Given data ::
________________

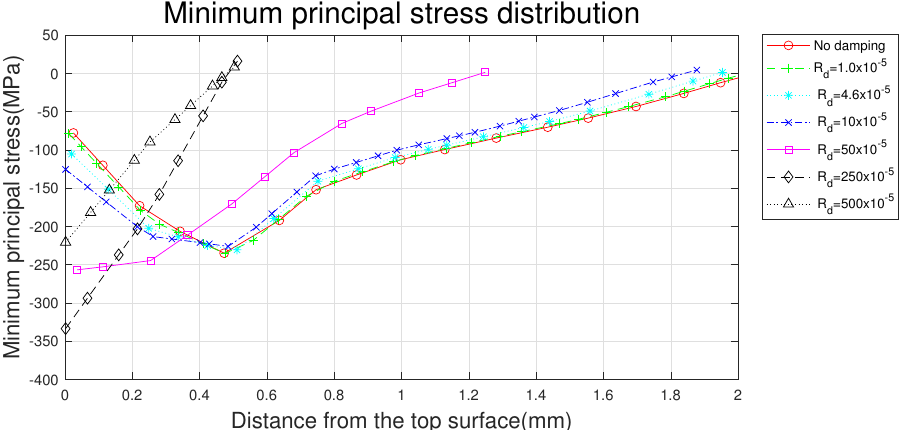
Figure 12. Minimum principal stress of single LSP FE solution in the depth (z-) direction at the center of the pressure load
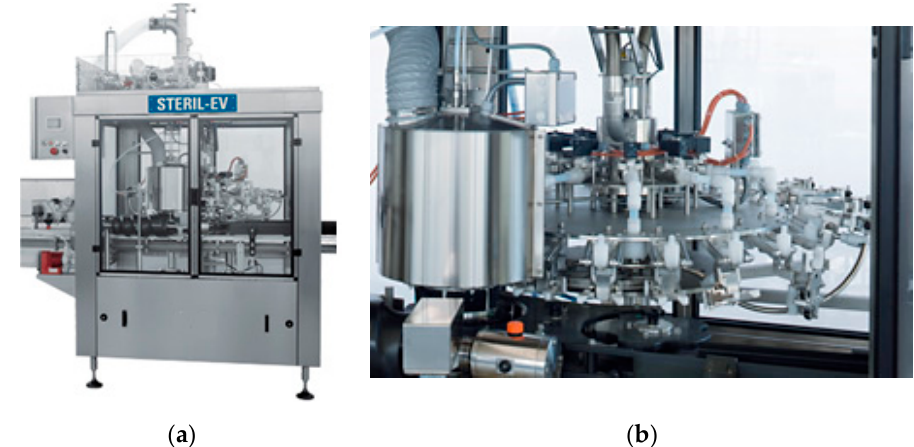
Figure 1. Example of a sterilizing machine for a bottling line: complete machine ( a ); rotating carousel ( b ). From www.promec-srl.com (accessed on 18 February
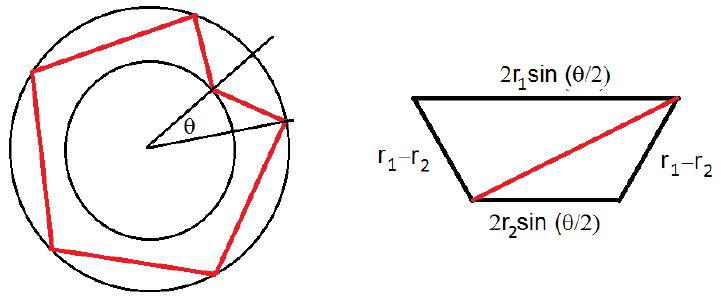
Figure 3 . The energy of a magnon stretching between the two radii is determined by the length of the diagonal of the parallel trapezium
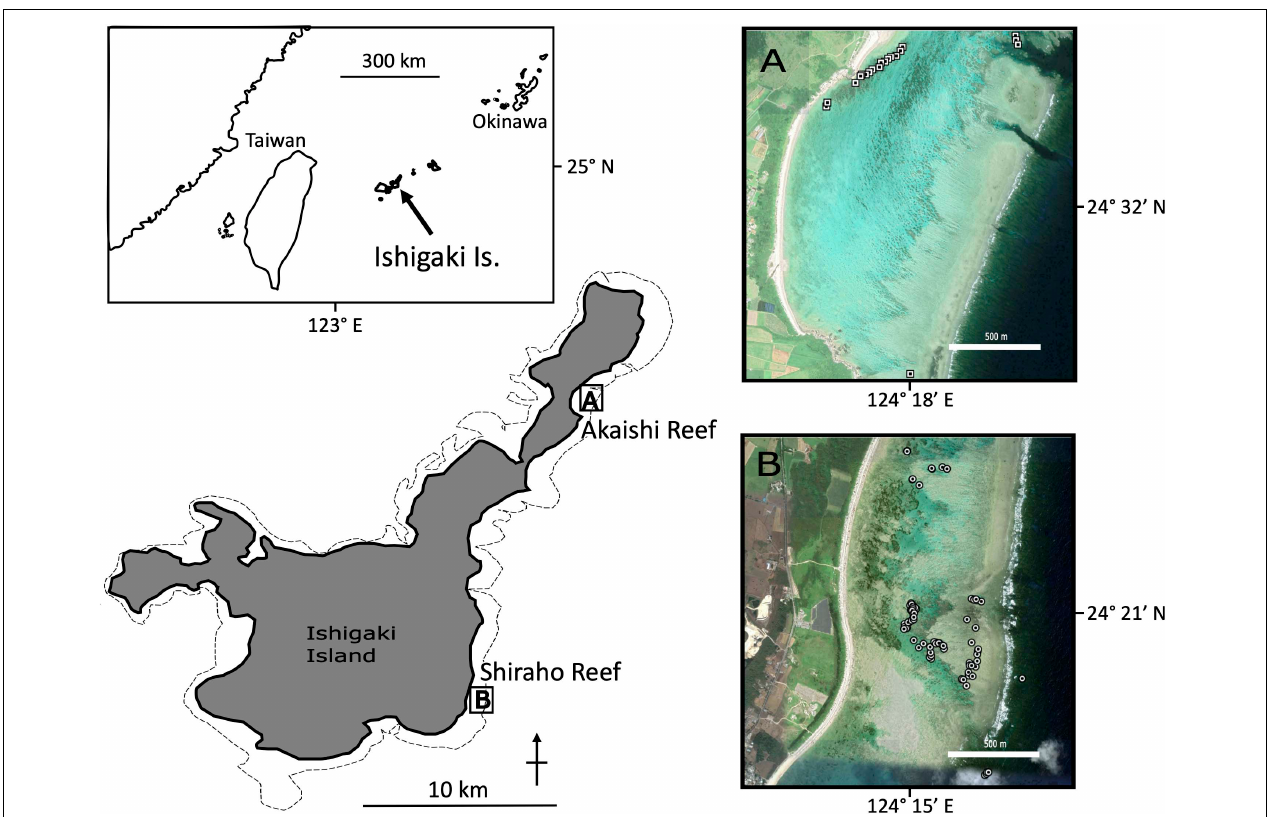
FIGURE 1 | Map of sampling locations for H. coerulea . Each circles in (A) Shiraho reef and (B) Akaishi reef indicate the sampling points for individuals. The corresponding GPS coordinates can be found in Supplementary Materials .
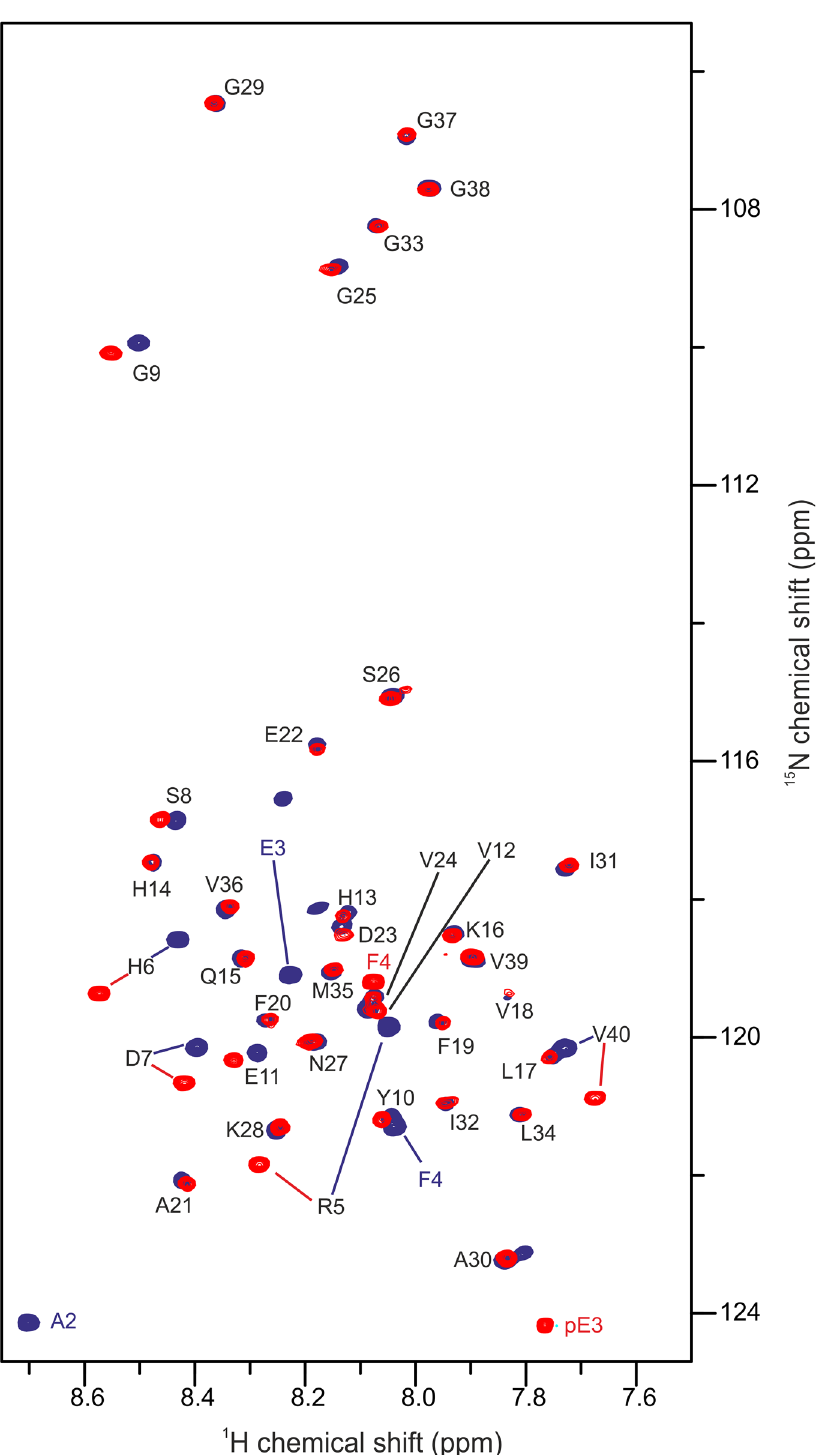
Fig 4. 1 H, 15 N-HSQC of pEA β (3 – 40) and A β (1 – 40). 25 μ M of the monomerized peptides were dissolved in aqueous solution (50 mM potassium phosphate, pH 2.8) containing 20% TFE. Spectra were recorded on a 600 MHz Bruker spectrometer at 5°C. Overlay of the spectrum of pEA β (3 – 40) (red) and A β (1 – 40) (blue) indicate that the pyroglutamate modification affects the N-terminal signals significantly towards E11 as well as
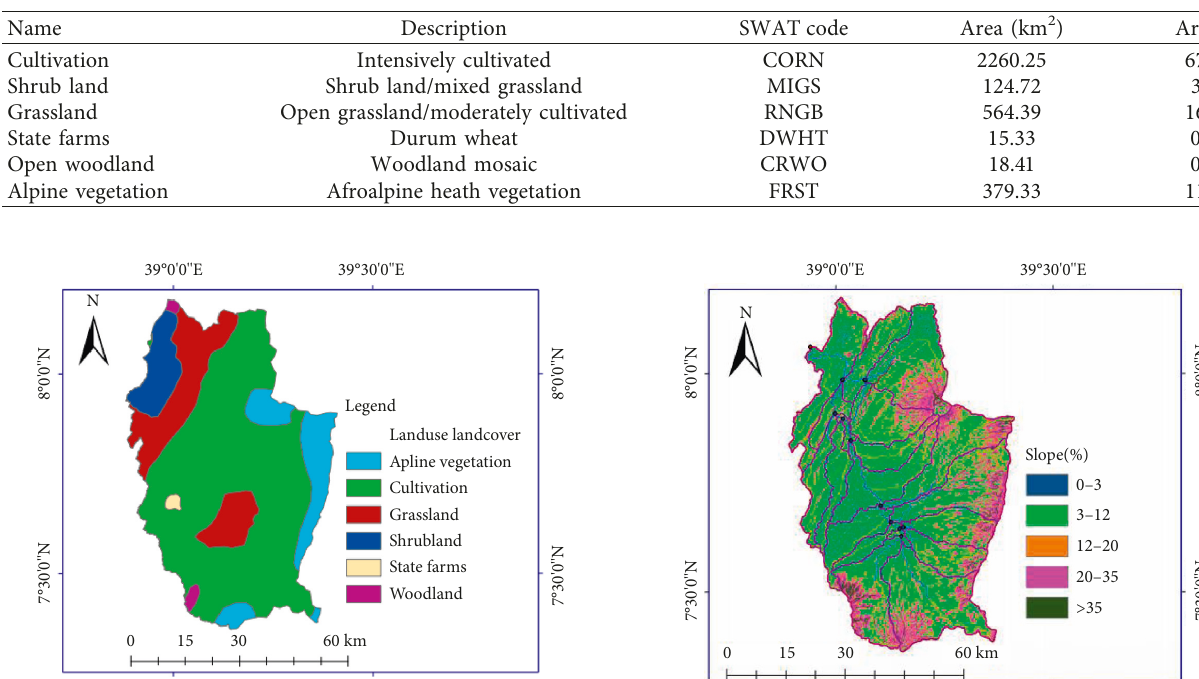
Table 3: Land use/land cover and percentage of area coverage.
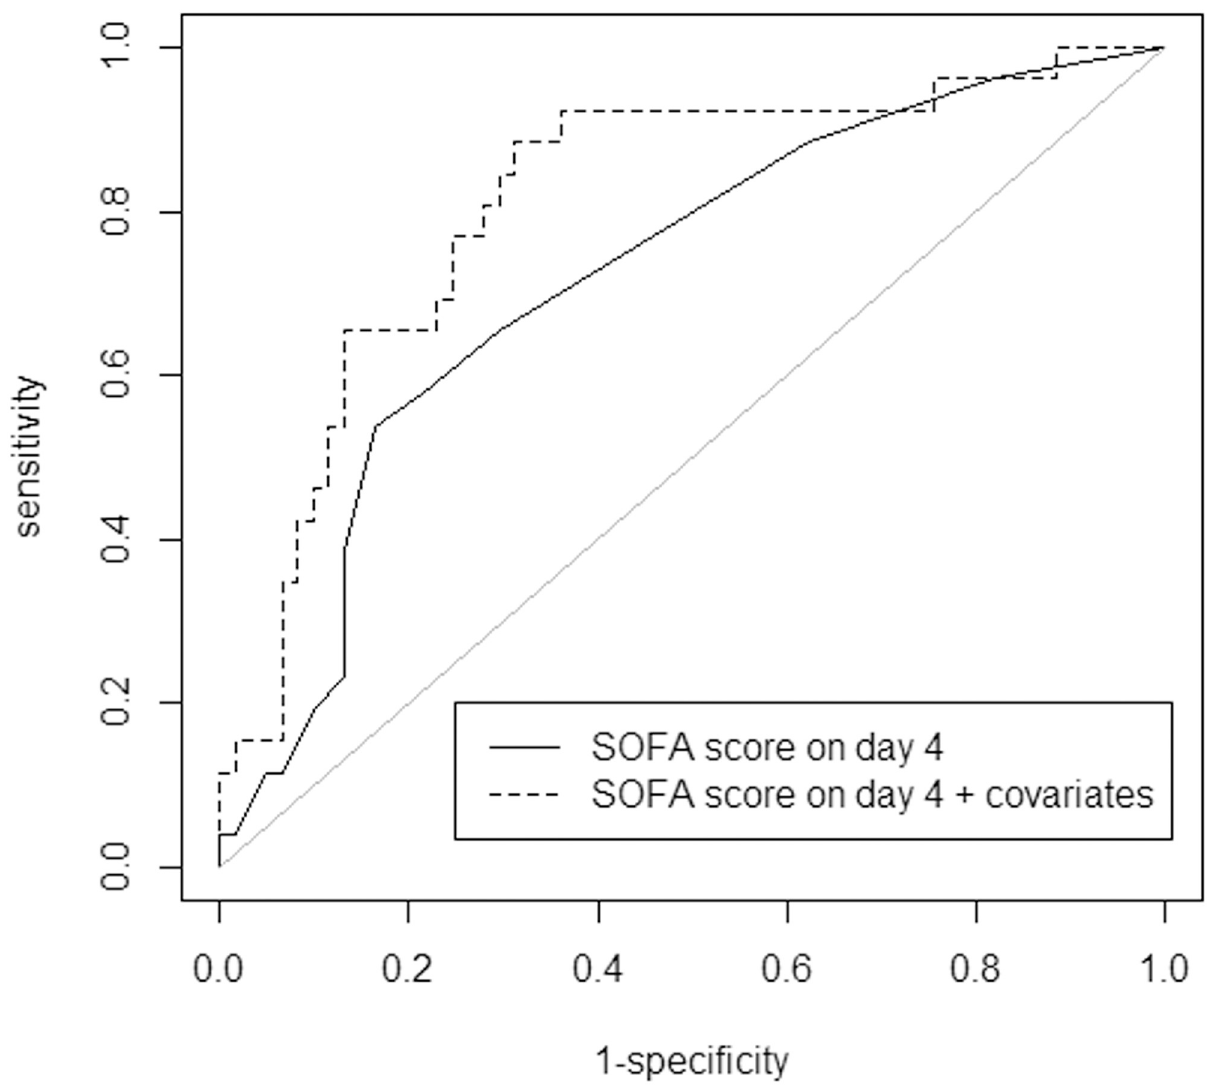
Fig 2. Receiver operating characteristic (ROC) curves of predictive models for 3-month mortality in 87 critically ill octogenarians. The continuous line represents the ROC curve of the sequential organ failure assessment (SOFA) score on day 4 after admission to the intensive care unit as a predictor of 3-month mortality. The dashed line represents the ROC curve of the multivariate Cox model including the SOFA score on day 4, neurological failure on admission and the number of preadmission medications as a predictor of 3-month mortality. The area under the ROC curve (AUC-ROC) of the SOFA score on day 4 was 0.72 (95% CI, 0.60 to 0.84), and the AUC-ROC curve of the SOFA score on day 4 with covariates added was 0.81 (95% CI, 0.71 to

________________

What to work on :: Filter the entries down to the lines with the word "solution" in them.

Exercise output ::
Figure 12. Minimum principal stress of single LSP FE solution in the depth (z-) direction at the center of the pressure load
Fig 4. 1 H, 15 N-HSQC of pEA β (3 – 40) and A β (1 – 40). 25 μ M of the monomerized peptides were dissolved in aqueous solution (50 mM potassium phosphate, pH 2.8) containing 20% TFE. Spectra were recorded on a 600 MHz Bruker spectrometer at 5°C. Overlay of the spectrum of pEA β (3 – 40) (red) and A β (1 – 40) (blue) indicate that the pyroglutamate modification affects the N-terminal signals significantly towards E11 as well as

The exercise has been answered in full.